Gdańska Prokuratura Okręgowa nie komentuje
doniesień mediów, jakoby badała, dlaczego policja nie wszczęła
śledztwa w sprawie rzekomego zbierania haraczy od właścicieli
automatów do gier przez byłych oficerów UOP.
Józef Fedosiuk, szef gdańskiej Prokuratury Okręgowej, która prowadzi m.in postępowanie dotyczące wymuszania haraczy od właścicieli automatów, powiedział, że doniesienia jednej z gazet pozostawia bez komentarza.
Poniedziałkowy "Super Express" napisał, że oficerowie dawnego Urzędu Ochrony Państwa zbierali haracze od właścicieli automatów do gier od 2000 r.
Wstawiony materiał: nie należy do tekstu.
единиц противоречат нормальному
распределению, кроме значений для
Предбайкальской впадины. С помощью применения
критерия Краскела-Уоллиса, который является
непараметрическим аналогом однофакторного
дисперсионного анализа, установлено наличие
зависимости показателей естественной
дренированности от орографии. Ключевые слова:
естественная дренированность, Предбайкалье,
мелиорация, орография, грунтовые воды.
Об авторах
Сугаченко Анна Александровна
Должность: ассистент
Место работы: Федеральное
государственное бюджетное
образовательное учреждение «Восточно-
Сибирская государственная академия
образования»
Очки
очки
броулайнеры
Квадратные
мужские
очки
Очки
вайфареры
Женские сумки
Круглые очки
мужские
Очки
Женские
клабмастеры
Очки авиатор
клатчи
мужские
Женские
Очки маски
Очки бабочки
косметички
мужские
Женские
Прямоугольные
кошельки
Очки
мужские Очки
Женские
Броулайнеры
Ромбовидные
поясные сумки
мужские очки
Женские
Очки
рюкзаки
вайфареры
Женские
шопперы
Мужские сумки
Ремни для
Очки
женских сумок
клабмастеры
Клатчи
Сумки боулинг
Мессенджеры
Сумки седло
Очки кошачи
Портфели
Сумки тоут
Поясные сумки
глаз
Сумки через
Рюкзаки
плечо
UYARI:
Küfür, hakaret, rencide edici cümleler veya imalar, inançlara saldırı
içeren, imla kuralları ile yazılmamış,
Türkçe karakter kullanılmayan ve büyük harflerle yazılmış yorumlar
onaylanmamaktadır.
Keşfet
Pieniądze z haraczy były potrzebne do nielegalnego finansowania operacji służb specjalnych. Takie informacje mieli zdobyć ponad rok temu funkcjonariusze Komendy Głównej Policji, ale nic z tą sprawą nie zrobili. Do gdańskiej prokuratury dokumenty w tej sprawie dotarły jesienią 2003 r. Według "SE", sprawą policjantów z KGP zajmuje się gdańska prokuratura.
Jak doniosła gazeta, funkcjonariusze zostali oficjalnie zwolnieni ze służby za to, że wyjeździli za dużo kilometrów służbowymi autami.
Gdańska prokuratura prowadzi dwa postępowania związane z grami losowymi. Od grudnia 2002 r. prowadzona jest sprawa dotycząca wymuszania haraczy od firm czerpiących korzyści z automatów do gier. Obecnie jest 10 podejrzanych. Od końca 2003 r. gdańska prokuratura sprawdza także, czy doszło do nieprawidłowości przy pracach legislacyjnych nad ustawą o grach losowych. Rozpatrywany przez nią materiał dowodowy wyłączono do odrębnego postępowania z umorzonej 23 grudnia sprawy rzekomego przyjęcia w 2002 r. przez posła SLD Jerzego Jaskiernię 10 mln dolarów w związku z tą ustawą.
Śledztwo w sprawie "łapówki za ustawę" zostało wszczęte pod koniec sierpnia 2003 r. po doniesieniu byłego posła Samoobrony Zbigniewa Nowaka. Utrzymywał on, że słyszał, jakoby Jaskiernia miał przyjąć 10 mln USD w zamian za uchwalenie przez Sejm ustawy o grach losowych z zapisami korzystnymi dla właścicieli automatów do takich gier.